▶ **Your objective**
Each line of the data below holding the word "evenodd" must be copied.

Saved entries

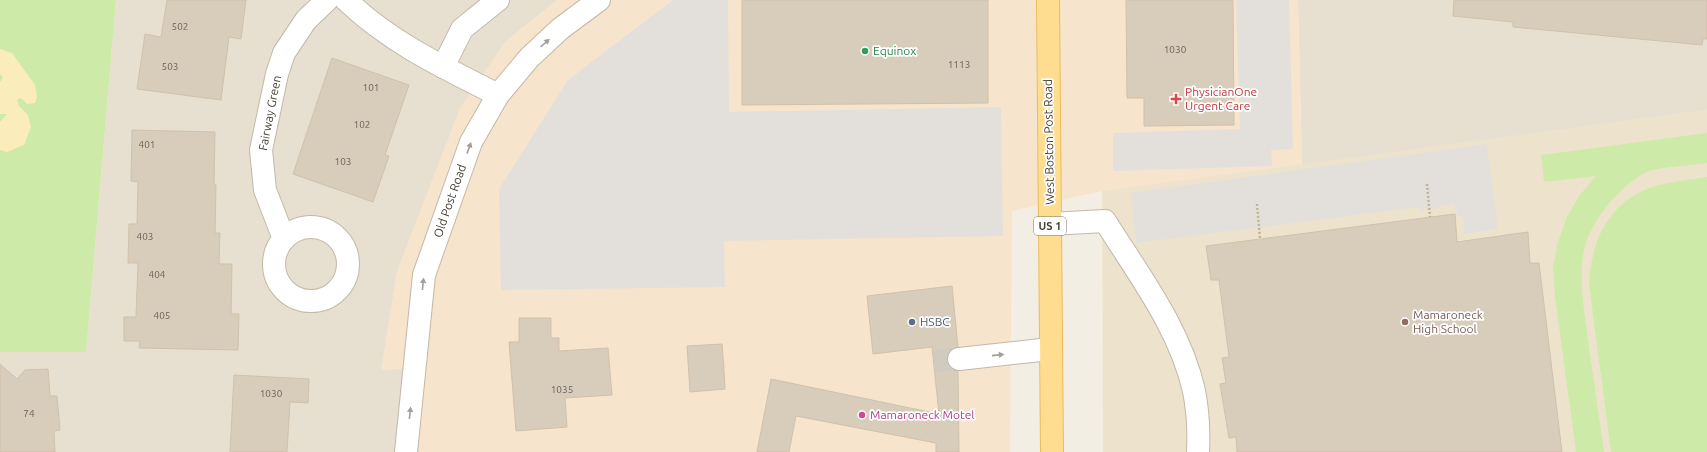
<svg xmlns="http://www.w3.org/2000/svg" width="1707" height="452" font-family="Ubuntu,sans-serif">
<style>
.residential{fill:#e7e0d0}
.commercial{fill:#f7e4cc}
.education{fill:#ede3cc}
.green{fill:#ceeaa8}
.sand{fill:#fbecbb}
.parking{fill:#e3e0dc}
.building{fill:#d8ccbb;stroke:#d0c1aa}
.lines{fill:none;stroke-linecap:round;stroke-linejoin:round}
.minor-tunnel{stroke:#d0cbc0;stroke-width:22;stroke-dasharray:22 11;stroke-linecap:butt}
.minor-casing{stroke:#c2b8a8;stroke-width:24}
.major-casing{stroke:#ebbc59;stroke-width:24}
.path{stroke:#c1b195;stroke-width:2.5;stroke-dasharray:2 2;stroke-linecap:butt}
.minor{stroke:#fff;stroke-width:22}
.major{stroke:#ffdd90;stroke-width:22}
.oneway{fill:#a29e99}
.leisure-dot{fill:#2e9e5b;stroke:#fff;stroke-width:1.5}
.health-dot{fill:#e0444e;stroke:#fff;stroke-width:1.5}
.service-dot{fill:#5c6f8a;stroke:#fff;stroke-width:1.5}
.education-dot{fill:#8d6e63;stroke:#fff;stroke-width:1.5}
.hotel-dot{fill:#d1479c;stroke:#fff;stroke-width:1.5}
.labels{text-anchor:middle;stroke-width:3.5;stroke-linejoin:round;paint-order:stroke}
.number-label{font-size:10px;fill:#6a6155}
.shield{fill:#fff;stroke:#7d7770;stroke-width:1}
.shield-label{font-size:11px;font-weight:bold;fill:#453d33}
.leisure-label{font-size:12px;fill:#27864d;stroke:#fff;text-anchor:start}
.health-label{font-size:12px;fill:#be3a42;stroke:#fff;text-anchor:start}
.street-label{font-size:12px;fill:#453d33;stroke:#fff}
.education-label{font-size:12px;fill:#785e54;stroke:#fff;text-anchor:start}
.service-label{font-size:12px;fill:#4e5e75;stroke:#fff;text-anchor:start}
.hotel-label{font-size:12px;fill:#b23c85;stroke:#fff;text-anchor:start}
</style>
<rect width="100%" height="100%" fill="#f3eee3"/>
<g class="residential">
<path d="M116,0H557L505,42L382,370L420,367L419,452H0V352H86Z"/>
<path d="M1298,0H1707V110L1302,165Z"/>
</g>
<path class="commercial" d="M557,0H1298L1302,165L1102,191L1012,211L1010,452H419L420,367L381,370L397,271L460,108L505,42Z"/>
<path class="education" d="M1707,110V452H1103L1102,191Z"/>
<g class="green">
<path d="M0,0H116L86,352H0Z"/>
<path d="M1707,133V163C1693,165 1658,167 1647,172C1621,184 1590,221 1584,250C1578,282 1585,315 1589,347C1594,382 1599,417 1604,452H1576L1555,297L1553,267L1558,242L1567,217L1579,196L1596,176L1544,182L1541,155Z"/>
<path d="M1707,177V452H1611L1589,284C1591,240 1610,199 1656,186C1672,181 1690,180 1707,177Z"/>
</g>
<path class="sand" d="M0,49L12,53L35,85L37,97L35,103L27,104L21,98L17,100L19,106L28,115L31,127L24,145L7,152L0,150V122L7,114H0V82L3,78L0,74Z"/>
<g class="parking">
<path d="M673,0H728L729,112L1001,107L1003,236L724,241L725,287L501,290L499,189L568,80Z"/>
<path d="M1236,0H1289L1293,149L1271,150L1272,166L1113,171V133L1240,129Z"/>
<path d="M1487,144L1498,229L1464,234L1463,216L1458,217L1454,204L1420,211L1419,207L1136,243L1131,193Z"/>
</g>
<g class="building">
<path d="M167,0H246L241,39L229,37L221,100L137,89L145,34L161,37Z"/>
<path d="M742,0H988V103L742,105Z"/>
<path d="M1126,0H1233L1234,125L1144,126V98H1127Z"/>
<path d="M1454,0H1707V39H1703L1702,45L1513,27V22L1453,16Z"/>
<path d="M332,58L409,85L385,155L389,156L373,202L293,174Z"/>
<path d="M132,130L215,132L214,185H216L215,233H220L219,264H232L231,314H239L238,350L139,348L140,341H124V317H136L138,263H128L129,224H137L138,182L131,181Z"/>
<path d="M1455,214L1457,242L1528,232L1530,263H1539L1562,452H1237L1236,437L1229,438L1220,384L1226,383L1222,358L1229,357L1219,280H1211L1206,246Z"/>
<path d="M952,286L958,347L951,349L948,354L947,360L949,367L954,370L958,371L959,452H936V443L796,416L789,452H757L771,379L939,414L932,347L873,354L867,296Z"/>
<path d="M519,318H551V338H559V351L608,348L612,395L565,398L567,427L516,431L509,342H519Z"/>
<path d="M722,344L724,369H722L724,370L725,389L690,392L687,346Z"/>
<path d="M0,364L17,379L25,370L48,369L50,396H57L60,430L54,431L55,452H0Z"/>
<path d="M234,375L309,379L308,403L290,402L287,452H230Z"/>
</g>
<g class="lines">
<path class="minor-tunnel" d="M934,361L959,359"/>
<defs>
<g id="minor">
<path d="M346,0C389,42 445,68 498,95"/>
<path d="M443,67L462,29L498,0"/>
<path d="M1050,224L1105,221C1138,274 1180,328 1194,391C1198,411 1199,432 1198,452"/>
<circle cx="311" cy="264" r="37"/>
<path d="M284,239L265,190L261,150L277,74L284,53L306,20L327,0"/>
<path d="M959,359L1050,349"/>
<path d="M406,452L424,275L471,142L498,95L529,58L560,29L599,0"/>
</g>
<path id="major" d="M1048,0L1052,452"/>
</defs>
<use href="#minor" class="minor-casing"/>
<use href="#major" class="major-casing"/>
<g class="path">
<path d="M1427,184L1430,217"/>
<path d="M1257,204L1260,239"/>
</g>
<use href="#minor" class="minor"/>
<use href="#major" class="major"/>
</g>
<defs><path id="oneway-solid" d="M-6-.8H1V-3.2L6.5 0L1 3.2V.8H-6Z"/></defs>
<g class="oneway">
<use href="#oneway-solid" transform="translate(545 43) rotate(-42)"/>
<use href="#oneway-solid" transform="translate(469 148) rotate(-70)"/>
<use href="#oneway-solid" transform="translate(423 284) rotate(-84)"/>
<use href="#oneway-solid" transform="translate(998 355) rotate(-6)"/>
<use href="#oneway-solid" transform="translate(410 413) rotate(-84)"/>
</g>
<circle class="leisure-dot" cx="865" cy="51" r="4"/>
<path class="health-dot" d="M1174 93h4v4h4v4h-4v4h-4v-4h-4v-4h4z"/>
<circle class="service-dot" cx="912" cy="322" r="4"/>
<circle class="education-dot" cx="1405" cy="322" r="4"/>
<circle class="hotel-dot" cx="862" cy="415" r="4"/>
<g class="labels">
<g class="number-label">
<text x="180" y="30">502</text>
<text x="1175" y="53">1030</text>
<text x="959" y="68">1113</text>
<text x="170" y="70">503</text>
<text x="371" y="91">101</text>
<text x="362" y="128">102</text>
<text x="147" y="148">401</text>
<text x="343" y="165">103</text>
<text x="145" y="240">403</text>
<text x="157" y="278">404</text>
<text x="162" y="319">405</text>
<text x="562" y="393">1035</text>
<text x="271" y="397">1030</text>
<text x="29" y="417">74</text>
</g>
<rect class="shield" x="1034" y="217" width="32" height="18" rx="3"/>
<g class="shield-label">
<text x="1050" y="230">US 1</text>
</g>
<g class="leisure-label">
<text x="873" y="55">Equinox</text>
</g>
<g class="health-label">
<text x="1185" y="96">PhysicianOne<tspan x="1185" dy="14">Urgent Care</tspan></text>
</g>
<g class="street-label">
<text transform="translate(270 113) rotate(-79)" y="4">Fairway Green</text>
<text transform="translate(1049 142) rotate(-91)" y="4">West Boston Post Road</text>
<text transform="translate(450 201) rotate(-71)" y="4">Old Post Road</text>
</g>
<g class="education-label">
<text x="1413" y="319">Mamaroneck<tspan x="1413" dy="14">High School</tspan></text>
</g>
<g class="service-label">
<text x="920" y="326">HSBC</text>
</g>
<g class="hotel-label">
<text x="870" y="419">Mamaroneck Motel</text>
</g>
</g>
</svg>
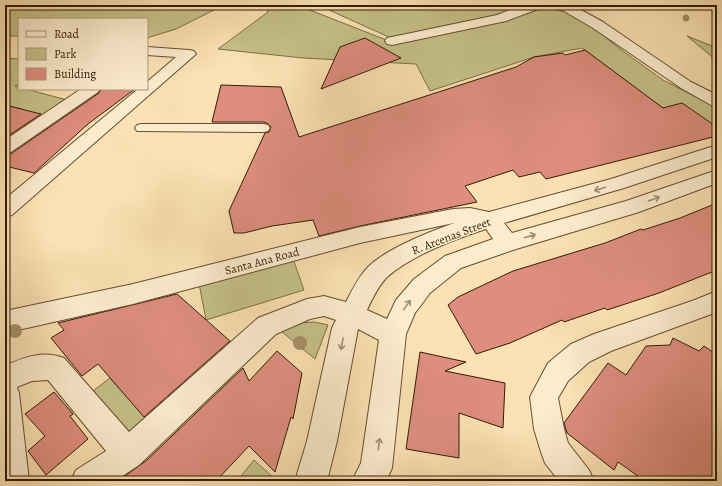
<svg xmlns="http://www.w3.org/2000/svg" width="722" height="486" font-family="Alegreya,serif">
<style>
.green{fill:#c5c188;stroke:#7c6f45}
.building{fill:#de8d7f;stroke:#331d02}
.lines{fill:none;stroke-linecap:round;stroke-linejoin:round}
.service-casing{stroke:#654e2e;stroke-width:2}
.minor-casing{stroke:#654e2e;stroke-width:2}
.service{fill:#fcecce;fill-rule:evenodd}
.minor{fill:#fcecce;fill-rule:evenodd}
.tree{fill:#a59068}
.oneway{stroke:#a28f72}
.labels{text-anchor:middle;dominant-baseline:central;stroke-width:3;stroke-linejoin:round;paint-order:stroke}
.street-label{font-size:12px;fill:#331d02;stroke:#fcecce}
</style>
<rect width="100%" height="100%" fill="#fbe1b3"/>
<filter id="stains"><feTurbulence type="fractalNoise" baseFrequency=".005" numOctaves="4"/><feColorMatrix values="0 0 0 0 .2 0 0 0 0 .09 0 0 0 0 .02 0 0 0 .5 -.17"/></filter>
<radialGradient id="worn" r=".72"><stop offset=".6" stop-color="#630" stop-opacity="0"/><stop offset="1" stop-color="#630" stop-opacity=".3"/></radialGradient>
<g class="green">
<polygon points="5,5 224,5 176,29 147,38 147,19 19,19 19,36 5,36"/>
<polygon points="257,5 297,5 394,43 534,7 543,6 558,8 585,21 624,52 663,80 717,108 717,127 663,108 582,48 534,57 430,91 416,64 303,58 218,49 268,12 266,6"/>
<polygon points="318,5 521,5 507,13 391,38"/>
<polygon points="687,36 717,48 717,61"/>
<polygon points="5,58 19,59 19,84 15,86 19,87 19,89 26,89 67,100 12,136 5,134 5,120 22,109 5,105"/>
<polygon points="291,253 304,290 206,320 198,278"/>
<polygon points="314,322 328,325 315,359 281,331 298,323"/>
<polygon points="110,378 149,421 136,430 128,431 89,394"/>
<polygon points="254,460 277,481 237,481"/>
</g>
<g class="building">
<polygon points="365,38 401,58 321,89 340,47"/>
<polygon points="585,50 663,108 682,103 717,127 717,136 546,179 540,172 519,177 513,170 465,186 477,202 360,226 319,236 313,220 272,226 244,233 234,233 229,211 265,133 269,132 271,127 268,124 264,122 212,122 221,85 281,87 299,137 516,67 534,57 563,53 565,55"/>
<polygon points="101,89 135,89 88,124 34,173 5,166 5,155 12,153 99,93"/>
<polygon points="5,105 41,114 5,138"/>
<polygon points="717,203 717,270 659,293 607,310 605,308 564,322 562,320 510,343 476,354 448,305 458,297 513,271 605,243 641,229 643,230 680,218"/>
<polygon points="177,294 230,341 144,417 98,364 82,376 51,338 64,330 58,323"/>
<polygon points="673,338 699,351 704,346 717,355 717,481 645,481 618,462 614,470 567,433 564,423 608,363 626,375 646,346 670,345"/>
<polygon points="277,351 302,373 293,419 291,417 275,472 249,446 216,481 118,481 147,460 243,368 249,381"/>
<polygon points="420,352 466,362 445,371 505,383 503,428 459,413 459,458 406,449"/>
<polygon points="54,392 73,414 70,416 88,439 46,475 28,451 45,436 25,414"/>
</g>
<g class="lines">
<g class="service-casing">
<polygon id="service" points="141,124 264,124 268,125 270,128 268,131 264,132 137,131 135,128 137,125"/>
</g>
<g class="minor-casing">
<g id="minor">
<polygon points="522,5 543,5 541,8 506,21 392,45 387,44 385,41 387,38 392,37 497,15"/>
<polygon points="549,5 572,5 603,22 691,82 717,95 717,107 711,105 681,88 593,28 564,11 551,8"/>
<polygon points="147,47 189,50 194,51 196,54 12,215 5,217 5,199 138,89 147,89 147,82 176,57 147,55"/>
<polygon points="81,89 100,89 98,92 11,152 5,154 5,140"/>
<path d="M717,145V157L624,188L504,223L512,233L626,201L717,170V183L639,212L513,250L461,268L430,293L415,313L406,334L392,468L386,481H352L361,463L379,340L358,329L337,441L327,481H295L307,441L332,328L336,320L324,316L310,319L276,334L139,465L115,481H71L76,470L106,451L48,380L32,381L17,387L19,393L29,481H5V366C24,357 43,350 64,358L129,432L258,318L307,299L324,296L346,302C352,290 359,276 369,266C388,248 429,232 454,223L360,243L133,304L5,333V311L133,284L360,227L453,209L470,208L489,212L611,179ZM486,229L493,239L445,256L414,279L396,300L387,319L367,310C372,299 378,287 386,278C410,256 455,239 486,229Z"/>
<polygon points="717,291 717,312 611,351 589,362 568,381 558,398 564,429 568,443 589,470 594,481 559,481 545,463 541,452 534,429 530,397 548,363 571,344 594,334 692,301"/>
</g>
</g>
<use href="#service" class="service"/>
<use href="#minor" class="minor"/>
</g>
<g class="tree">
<circle cx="686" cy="18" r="3.5"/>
<circle cx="15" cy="331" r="7"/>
<circle cx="300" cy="343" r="7"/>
</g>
<defs><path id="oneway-shaft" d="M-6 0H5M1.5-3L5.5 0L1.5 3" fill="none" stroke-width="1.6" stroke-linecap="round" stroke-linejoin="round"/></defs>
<g class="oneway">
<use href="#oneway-shaft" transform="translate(600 189) rotate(164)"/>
<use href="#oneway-shaft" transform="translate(654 199) rotate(-20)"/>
<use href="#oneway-shaft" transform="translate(530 236) rotate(-16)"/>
<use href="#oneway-shaft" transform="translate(407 305) rotate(-55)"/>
<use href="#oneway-shaft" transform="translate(342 344) rotate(101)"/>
<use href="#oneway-shaft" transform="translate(379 444) rotate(-83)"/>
</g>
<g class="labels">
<g class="street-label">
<text transform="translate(451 236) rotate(-21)">R. Arcenas Street</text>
<text transform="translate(262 261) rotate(-15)">Santa Ana Road</text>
</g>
</g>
<rect width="722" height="486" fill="none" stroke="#fbe1b3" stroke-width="20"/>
<rect x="6" y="6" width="710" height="474" fill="none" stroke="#331d02" stroke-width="2"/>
<rect x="10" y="10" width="702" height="466" fill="none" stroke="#331d02"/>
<rect x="18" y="18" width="130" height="72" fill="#fcecce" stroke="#ac997c"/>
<rect x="26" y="31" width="20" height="6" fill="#fcecce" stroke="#ac997c"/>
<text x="54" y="38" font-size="12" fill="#331d02">Road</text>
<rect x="26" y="48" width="20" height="12" fill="#c5c188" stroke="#ac997c"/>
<text x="54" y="58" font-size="12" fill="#331d02">Park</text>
<rect x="26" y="68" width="20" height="12" fill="#de8d7f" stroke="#ac997c"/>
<text x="54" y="78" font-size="12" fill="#331d02">Building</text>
<rect width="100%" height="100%" filter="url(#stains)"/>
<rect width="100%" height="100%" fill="url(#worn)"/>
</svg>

▶ **Response area**
.service{fill:#fcecce;fill-rule:evenodd}
.minor{fill:#fcecce;fill-rule:evenodd}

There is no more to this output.